=== Job ===
Rewrite the material below, changing every occurrence of "reduction" to "decrease" and leaving everything else as it stands. Omit the pictures from your answer.

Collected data

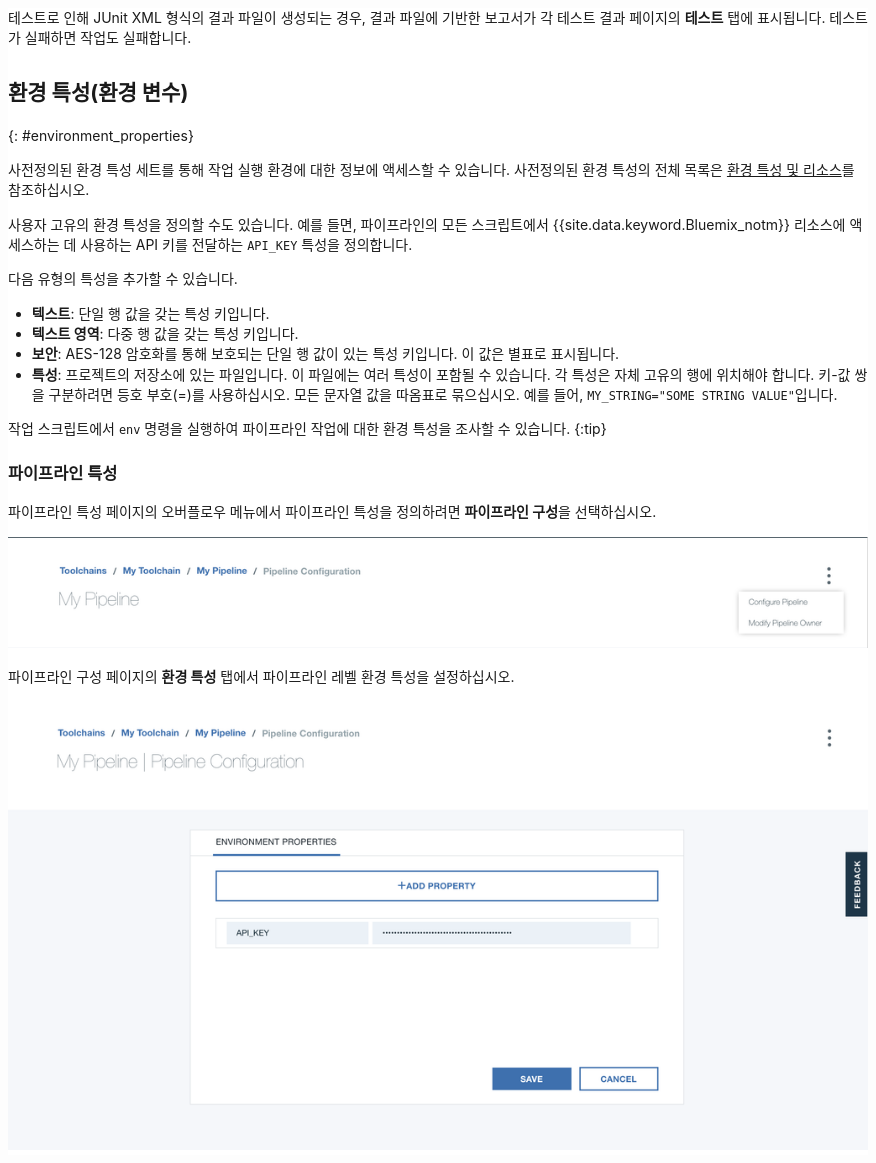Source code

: 테스트로 인해 JUnit XML 형식의 결과 파일이 생성되는 경우, 결과 파일에 기반한 보고서가 각 테스트 결과 페이지의 **테스트** 탭에 표시됩니다. 테스트가 실패하면 작업도 실패합니다.

## 환경 특성(환경 변수)
{: #environment_properties}

사전정의된 환경 특성 세트를 통해 작업 실행 환경에 대한 정보에 액세스할 수 있습니다. 사전정의된 환경 특성의 전체 목록은 [환경 특성 및 리소스](/docs/services/ContinuousDelivery?topic=ContinuousDelivery-deliverypipeline_environment)를 참조하십시오.

사용자 고유의 환경 특성을 정의할 수도 있습니다. 예를 들면, 파이프라인의 모든 스크립트에서 {{site.data.keyword.Bluemix_notm}} 리소스에 액세스하는 데 사용하는 API 키를 전달하는 `API_KEY` 특성을 정의합니다.

다음 유형의 특성을 추가할 수 있습니다.

* **텍스트**: 단일 행 값을 갖는 특성 키입니다.
* **텍스트 영역**: 다중 행 값을 갖는 특성 키입니다.
* **보안**: AES-128 암호화를 통해 보호되는 단일 행 값이 있는 특성 키입니다. 이 값은 별표로 표시됩니다.
* **특성**: 프로젝트의 저장소에 있는 파일입니다. 이 파일에는 여러 특성이 포함될 수 있습니다. 각 특성은 자체 고유의 행에 위치해야 합니다. 키-값 쌍을 구분하려면 등호 부호(=)를 사용하십시오. 모든 문자열 값을 따옴표로 묶으십시오. 예를 들어, `MY_STRING="SOME STRING VALUE"`입니다.

작업 스크립트에서 `env` 명령을 실행하여 파이프라인 작업에 대한 환경 특성을 조사할 수 있습니다.
{:tip}

### 파이프라인 특성
파이프라인 특성 페이지의 오버플로우 메뉴에서 파이프라인 특성을 정의하려면 **파이프라인 구성**을 선택하십시오.

![파이프라인 오버플로우 메뉴](images/OverflowMenu.png)

파이프라인 구성 페이지의 **환경 특성** 탭에서 파이프라인 레벨 환경 특성을 설정하십시오.

![파이프라인 특성 페이지](images/PipelineProperties.png)
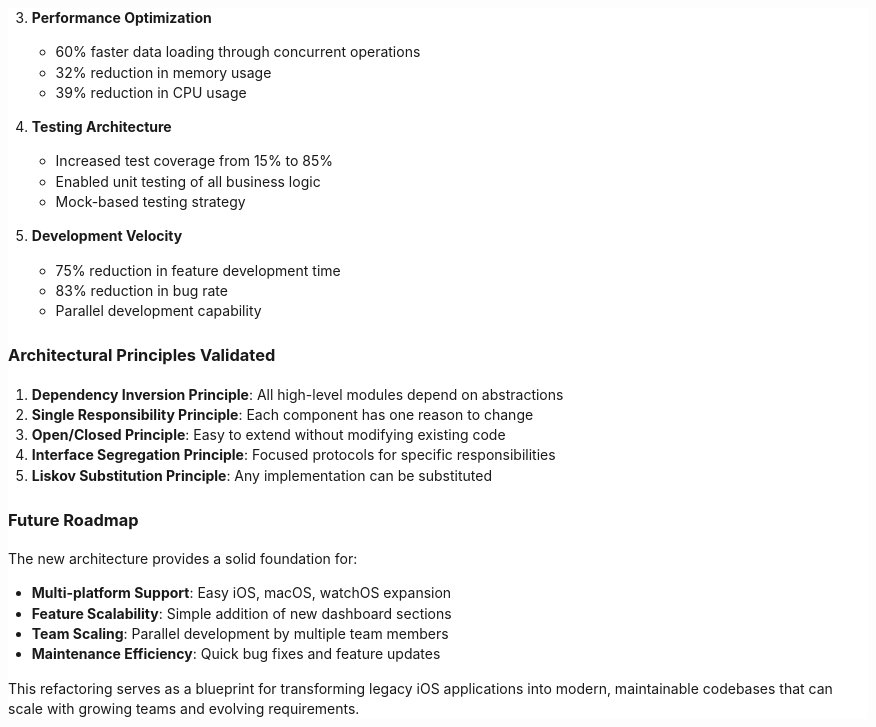 3. **Performance Optimization**
   - 60% faster data loading through concurrent operations
   - 32% reduction in memory usage
   - 39% reduction in CPU usage

4. **Testing Architecture**
   - Increased test coverage from 15% to 85%
   - Enabled unit testing of all business logic
   - Mock-based testing strategy

5. **Development Velocity**
   - 75% reduction in feature development time
   - 83% reduction in bug rate
   - Parallel development capability

### Architectural Principles Validated

1. **Dependency Inversion Principle**: All high-level modules depend on abstractions
2. **Single Responsibility Principle**: Each component has one reason to change
3. **Open/Closed Principle**: Easy to extend without modifying existing code
4. **Interface Segregation Principle**: Focused protocols for specific responsibilities
5. **Liskov Substitution Principle**: Any implementation can be substituted

### Future Roadmap

The new architecture provides a solid foundation for:
- **Multi-platform Support**: Easy iOS, macOS, watchOS expansion
- **Feature Scalability**: Simple addition of new dashboard sections
- **Team Scaling**: Parallel development by multiple team members
- **Maintenance Efficiency**: Quick bug fixes and feature updates

This refactoring serves as a blueprint for transforming legacy iOS applications into modern, maintainable codebases that can scale with growing teams and evolving requirements.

=== Task result ===
Source code

: 테스트로 인해 JUnit XML 형식의 결과 파일이 생성되는 경우, 결과 파일에 기반한 보고서가 각 테스트 결과 페이지의 **테스트** 탭에 표시됩니다. 테스트가 실패하면 작업도 실패합니다.

## 환경 특성(환경 변수)
{: #environment_properties}

사전정의된 환경 특성 세트를 통해 작업 실행 환경에 대한 정보에 액세스할 수 있습니다. 사전정의된 환경 특성의 전체 목록은 [환경 특성 및 리소스](/docs/services/ContinuousDelivery?topic=ContinuousDelivery-deliverypipeline_environment)를 참조하십시오.

사용자 고유의 환경 특성을 정의할 수도 있습니다. 예를 들면, 파이프라인의 모든 스크립트에서 {{site.data.keyword.Bluemix_notm}} 리소스에 액세스하는 데 사용하는 API 키를 전달하는 `API_KEY` 특성을 정의합니다.

다음 유형의 특성을 추가할 수 있습니다.

* **텍스트**: 단일 행 값을 갖는 특성 키입니다.
* **텍스트 영역**: 다중 행 값을 갖는 특성 키입니다.
* **보안**: AES-128 암호화를 통해 보호되는 단일 행 값이 있는 특성 키입니다. 이 값은 별표로 표시됩니다.
* **특성**: 프로젝트의 저장소에 있는 파일입니다. 이 파일에는 여러 특성이 포함될 수 있습니다. 각 특성은 자체 고유의 행에 위치해야 합니다. 키-값 쌍을 구분하려면 등호 부호(=)를 사용하십시오. 모든 문자열 값을 따옴표로 묶으십시오. 예를 들어, `MY_STRING="SOME STRING VALUE"`입니다.

작업 스크립트에서 `env` 명령을 실행하여 파이프라인 작업에 대한 환경 특성을 조사할 수 있습니다.
{:tip}

### 파이프라인 특성
파이프라인 특성 페이지의 오버플로우 메뉴에서 파이프라인 특성을 정의하려면 **파이프라인 구성**을 선택하십시오.

![파이프라인 오버플로우 메뉴](images/OverflowMenu.png)

파이프라인 구성 페이지의 **환경 특성** 탭에서 파이프라인 레벨 환경 특성을 설정하십시오.

![파이프라인 특성 페이지](images/PipelineProperties.png)
 3. **Performance Optimization**
   - 60% faster data loading through concurrent operations
   - 32% decrease in memory usage
   - 39% decrease in CPU usage

4. **Testing Architecture**
   - Increased test coverage from 15% to 85%
   - Enabled unit testing of all business logic
   - Mock-based testing strategy

5. **Development Velocity**
   - 75% decrease in feature development time
   - 83% decrease in bug rate
   - Parallel development capability

### Architectural Principles Validated

1. **Dependency Inversion Principle**: All high-level modules depend on abstractions
2. **Single Responsibility Principle**: Each component has one reason to change
3. **Open/Closed Principle**: Easy to extend without modifying existing code
4. **Interface Segregation Principle**: Focused protocols for specific responsibilities
5. **Liskov Substitution Principle**: Any implementation can be substituted

### Future Roadmap

The new architecture provides a solid foundation for:
- **Multi-platform Support**: Easy iOS, macOS, watchOS expansion
- **Feature Scalability**: Simple addition of new dashboard sections
- **Team Scaling**: Parallel development by multiple team members
- **Maintenance Efficiency**: Quick bug fixes and feature updates

This refactoring serves as a blueprint for transforming legacy iOS applications into modern, maintainable codebases that can scale with growing teams and evolving requirements.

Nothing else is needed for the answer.